= Exercise description =
Copy out the passage on squash height in terrain generation word for word, in full.

= Excerpt to read =
○ ○ ○ ○

In searching for a solution to these problems, I stumbled across Minecraft Terrain Generation in a Nutshell by a former Minecraft developer where he mentions how the game uses a concept it calls a squash height to accomplish this task. Basically, if we define the surface as the XZPlane(y=0), the squash height tells us how far below the plane to start transitioning towards the surface. We can envision this squash height as the vertical dimension of a gradient whose top end is ‘at the surface’. Below the squash height(y = -SquashHeight), we expect generation to be decided completely by our Noise Function as if the ground never existed. This is actually not as hard as it sounds, what we want to do boils down to a clamped gradient with magnitude 1 at y = -SquashHeight. For depths below that, the Noise Function is simply multiplied by 1 and hence remains unchanged. If we enforce that the surface means the density must be below our IsoValue, then the top bound at y = 0 should multiply the original noise by IsoValue, or any number below it.

○ ○ ○ ○

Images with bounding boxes
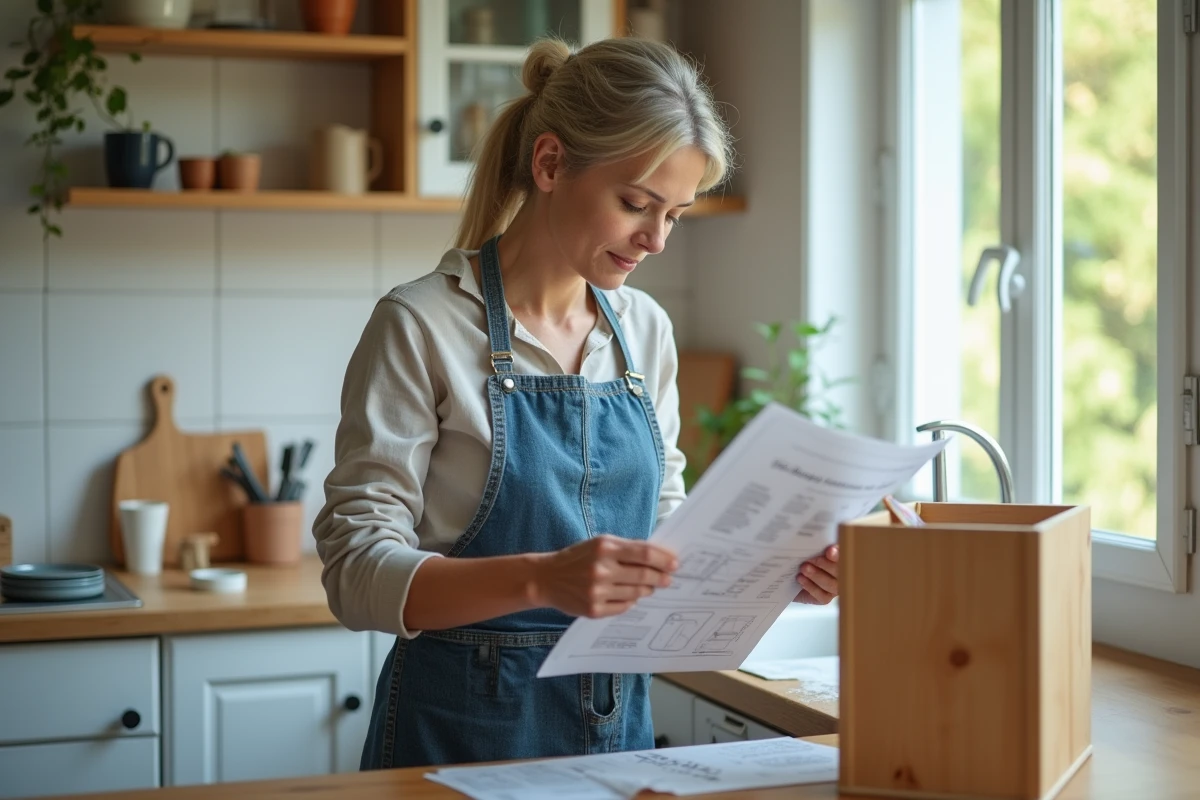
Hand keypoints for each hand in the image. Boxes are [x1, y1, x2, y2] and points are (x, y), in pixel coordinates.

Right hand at [532, 535, 677, 618]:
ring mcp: (597, 592)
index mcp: (604, 548)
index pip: (643, 553)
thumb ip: (626, 549)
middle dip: (660, 578)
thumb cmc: (577, 558)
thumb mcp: (599, 544)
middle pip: (643, 576)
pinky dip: (630, 602)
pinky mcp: (594, 610)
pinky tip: (627, 596)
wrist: (546, 578)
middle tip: (668, 579)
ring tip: (648, 587)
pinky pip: (624, 607)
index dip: (663, 559)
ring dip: (646, 590)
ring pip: (636, 594)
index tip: (675, 563)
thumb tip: (658, 557)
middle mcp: (601, 570)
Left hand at [794, 544, 837, 604]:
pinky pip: (822, 596)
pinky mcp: (824, 598)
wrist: (789, 572)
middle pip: (841, 572)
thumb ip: (818, 543)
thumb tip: (820, 538)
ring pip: (832, 585)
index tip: (830, 550)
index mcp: (842, 557)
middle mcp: (842, 573)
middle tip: (811, 559)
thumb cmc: (804, 556)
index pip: (846, 555)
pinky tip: (801, 579)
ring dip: (817, 576)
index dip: (839, 554)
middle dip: (826, 565)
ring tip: (804, 568)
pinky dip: (811, 587)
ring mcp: (834, 587)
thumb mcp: (810, 547)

○ ○ ○ ○

= Solution for this exercise =
In searching for a solution to these problems, I stumbled across Minecraft Terrain Generation in a Nutshell by a former Minecraft developer where he mentions how the game uses a concept it calls a squash height to accomplish this task. Basically, if we define the surface as the XZPlane(y=0), the squash height tells us how far below the plane to start transitioning towards the surface. We can envision this squash height as the vertical dimension of a gradient whose top end is ‘at the surface’. Below the squash height(y = -SquashHeight), we expect generation to be decided completely by our Noise Function as if the ground never existed. This is actually not as hard as it sounds, what we want to do boils down to a clamped gradient with magnitude 1 at y = -SquashHeight. For depths below that, the Noise Function is simply multiplied by 1 and hence remains unchanged. If we enforce that the surface means the density must be below our IsoValue, then the top bound at y = 0 should multiply the original noise by IsoValue, or any number below it.